Life or death choices leave little time for sentiment. War refugees fleeing Russian ordnance in Ukraine grabbed only the essentials for their journeys to safety: key documents, a beloved pet, often not even a change of clothes.
Lena Nesterova remembers the hour her fate was sealed: Feb. 24, 5:34 a.m., the first explosions in the Ukrainian capital, Kyiv, that signaled the feared Russian invasion.
Driven by fear, she said, they took “only daughter, dog, all the documents, and left’ Kyiv with only the clothes on their backs.
“We left everything. We have no clothes, nothing,” Nesterova said, adding. “And we don’t know what will be after.”
Her daughter, 18-year-old Margo, cradled the family toy Chihuahua, dressed lovingly in a purple puffer, in the safety of a refugee camp in the border city of Siret, Romania.
Ten days into Russia’s invasion of Ukraine, 1.45 million people have fled the battered country, according to the U.N.-affiliated Organization for Migration in Geneva. The U.N. has predicted that the total number of refugees could swell to 4 million, to become the biggest such crisis this century.
Most have arrived in Poland and other neighboring European Union countries, with the bloc granting people fleeing Ukraine temporary protection and residency permits. Some are starting to make their way to countries further afield.
More than 100,000 have reached Slovakia, with many planning to continue to the neighboring Czech Republic that has a sizeable Ukrainian community. Czech authorities are creating classes for thousands of children to be taught in their native Ukrainian.
Hundreds arrive daily by train in the German capital, Berlin.

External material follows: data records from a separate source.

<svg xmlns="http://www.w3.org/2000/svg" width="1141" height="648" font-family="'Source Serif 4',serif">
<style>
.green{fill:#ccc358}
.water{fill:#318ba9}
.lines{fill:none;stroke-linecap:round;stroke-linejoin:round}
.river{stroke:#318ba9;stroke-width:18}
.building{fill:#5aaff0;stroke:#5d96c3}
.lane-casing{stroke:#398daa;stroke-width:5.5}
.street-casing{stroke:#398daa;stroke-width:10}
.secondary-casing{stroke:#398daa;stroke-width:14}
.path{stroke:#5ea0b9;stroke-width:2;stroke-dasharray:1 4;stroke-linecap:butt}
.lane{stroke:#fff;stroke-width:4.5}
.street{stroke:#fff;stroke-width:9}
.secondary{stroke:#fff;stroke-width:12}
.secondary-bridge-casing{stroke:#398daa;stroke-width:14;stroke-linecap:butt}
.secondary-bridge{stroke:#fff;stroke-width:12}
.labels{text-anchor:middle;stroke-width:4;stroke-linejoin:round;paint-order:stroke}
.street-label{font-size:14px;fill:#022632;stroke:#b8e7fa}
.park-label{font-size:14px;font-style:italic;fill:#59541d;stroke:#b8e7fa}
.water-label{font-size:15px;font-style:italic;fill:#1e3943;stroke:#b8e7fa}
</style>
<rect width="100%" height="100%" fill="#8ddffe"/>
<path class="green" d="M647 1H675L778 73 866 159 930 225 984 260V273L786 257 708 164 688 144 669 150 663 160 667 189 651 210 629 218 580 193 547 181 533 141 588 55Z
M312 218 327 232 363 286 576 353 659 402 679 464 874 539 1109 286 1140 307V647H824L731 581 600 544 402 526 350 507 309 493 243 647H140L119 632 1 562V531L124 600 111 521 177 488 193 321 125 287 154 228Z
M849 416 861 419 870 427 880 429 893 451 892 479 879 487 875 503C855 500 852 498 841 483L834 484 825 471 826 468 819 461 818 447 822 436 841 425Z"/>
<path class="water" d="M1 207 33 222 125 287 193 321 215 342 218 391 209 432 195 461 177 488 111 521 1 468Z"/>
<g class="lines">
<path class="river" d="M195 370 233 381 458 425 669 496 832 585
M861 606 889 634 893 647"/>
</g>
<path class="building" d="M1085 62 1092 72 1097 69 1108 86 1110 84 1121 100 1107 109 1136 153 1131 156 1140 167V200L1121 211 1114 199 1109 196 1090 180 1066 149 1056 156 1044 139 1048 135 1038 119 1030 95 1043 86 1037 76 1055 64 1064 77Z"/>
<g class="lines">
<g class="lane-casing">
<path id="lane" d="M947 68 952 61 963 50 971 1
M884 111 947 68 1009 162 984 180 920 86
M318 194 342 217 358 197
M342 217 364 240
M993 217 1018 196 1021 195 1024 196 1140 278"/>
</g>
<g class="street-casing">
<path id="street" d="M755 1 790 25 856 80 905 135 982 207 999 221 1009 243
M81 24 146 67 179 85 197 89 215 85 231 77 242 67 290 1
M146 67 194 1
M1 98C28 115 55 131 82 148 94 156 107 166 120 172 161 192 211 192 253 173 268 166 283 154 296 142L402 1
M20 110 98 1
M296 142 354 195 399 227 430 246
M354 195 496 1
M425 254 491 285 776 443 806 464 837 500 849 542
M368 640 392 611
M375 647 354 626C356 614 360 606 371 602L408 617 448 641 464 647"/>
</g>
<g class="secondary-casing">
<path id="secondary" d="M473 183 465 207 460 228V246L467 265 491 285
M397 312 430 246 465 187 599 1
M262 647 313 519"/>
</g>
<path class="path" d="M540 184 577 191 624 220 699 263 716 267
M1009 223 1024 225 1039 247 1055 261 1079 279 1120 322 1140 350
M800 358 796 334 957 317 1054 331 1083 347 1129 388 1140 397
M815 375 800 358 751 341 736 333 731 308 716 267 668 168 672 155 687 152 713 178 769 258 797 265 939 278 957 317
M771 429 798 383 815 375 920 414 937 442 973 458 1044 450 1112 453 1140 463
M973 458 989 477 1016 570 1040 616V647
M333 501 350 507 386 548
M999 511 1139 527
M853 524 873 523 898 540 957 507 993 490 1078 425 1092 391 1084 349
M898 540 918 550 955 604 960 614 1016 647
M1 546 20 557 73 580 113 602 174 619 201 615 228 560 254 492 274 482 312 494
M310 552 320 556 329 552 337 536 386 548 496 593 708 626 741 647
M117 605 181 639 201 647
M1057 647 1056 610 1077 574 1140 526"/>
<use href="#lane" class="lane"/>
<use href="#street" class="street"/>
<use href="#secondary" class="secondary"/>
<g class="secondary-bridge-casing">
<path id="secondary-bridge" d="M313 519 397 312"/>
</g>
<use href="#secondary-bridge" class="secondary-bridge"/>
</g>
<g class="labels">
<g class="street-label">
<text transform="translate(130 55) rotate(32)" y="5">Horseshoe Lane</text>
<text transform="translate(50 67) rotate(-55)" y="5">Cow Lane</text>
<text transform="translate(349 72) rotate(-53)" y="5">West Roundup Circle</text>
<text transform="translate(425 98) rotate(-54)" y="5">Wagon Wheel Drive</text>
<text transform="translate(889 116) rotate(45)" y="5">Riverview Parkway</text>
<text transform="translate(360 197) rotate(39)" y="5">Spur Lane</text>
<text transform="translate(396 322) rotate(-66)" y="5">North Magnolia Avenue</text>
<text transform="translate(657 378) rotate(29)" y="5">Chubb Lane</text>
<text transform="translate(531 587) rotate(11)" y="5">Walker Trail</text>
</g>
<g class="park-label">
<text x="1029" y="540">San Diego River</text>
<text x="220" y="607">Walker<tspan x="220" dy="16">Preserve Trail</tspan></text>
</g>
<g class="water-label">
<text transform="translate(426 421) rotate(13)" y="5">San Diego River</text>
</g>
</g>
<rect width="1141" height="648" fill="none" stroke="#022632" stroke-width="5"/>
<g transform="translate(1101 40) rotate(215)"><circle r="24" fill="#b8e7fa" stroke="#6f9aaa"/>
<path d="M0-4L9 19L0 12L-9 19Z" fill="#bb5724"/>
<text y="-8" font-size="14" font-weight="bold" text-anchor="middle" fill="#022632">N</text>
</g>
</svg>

Further away in Italy, 10,000 refugees have arrived, 40% of them children, with the education ministry indicating plans to get them into classrooms so they can integrate.
Iryna Bogavchuk wanted to be light for the journey to Romania from Chernivtsi, across the Carpathian Mountains in southern Ukraine, just 40 kilometers (30 miles) — and what seems like a lifetime — away. In better times, her home city teemed with young people, drawn by the university whose 19th century architecture won it a spot on UNESCO’s World Heritage List.
“I took my daughter,’’ she said, stroking the child sleeping in her lap. “I hope we will be all right.”
Instead of belongings, which would have weighed her down, Bogavchuk brought Polaroids, which she fumbles in her wallet to produce. Happier times: her daughter’s 10th birthday; a photo with her husband, whom she left behind as Ukrainian men of military age are banned from exiting the country. “I miss him,’’ she said, dissolving into tears.
Ludmilla Nadzemovska traveled to Hungary from the Ukrainian capital, Kyiv. She planned ahead for the worst — purchasing traveling cages for her four cats a month ago as U.S. intelligence indicated Russia’s intention to invade. But the decision to actually leave was made in an instant: after hearing her neighbors had been killed by Russian forces.
“I want to go back” she said, sitting in a camp in Tiszabecs, Hungary, just over the border. “But my priority is my family and the pets.”
In nearby Moldova, a non-EU nation tucked between Ukraine and Romania, hundreds of Roma families are being welcomed at a sports venue in the capital, Chisinau.
Maria Cherepovskaia, 50, walked the first 15 kilometers from her home in the eastern Russian-controlled enclave of Donetsk. She received help from people, including transport and food, to make the rest of the nearly 900-kilometer journey to Moldova.
“We will be here until the war is over. We don’t know where to go,” she said. “There they are bombing. A lot, too much, what can we do?”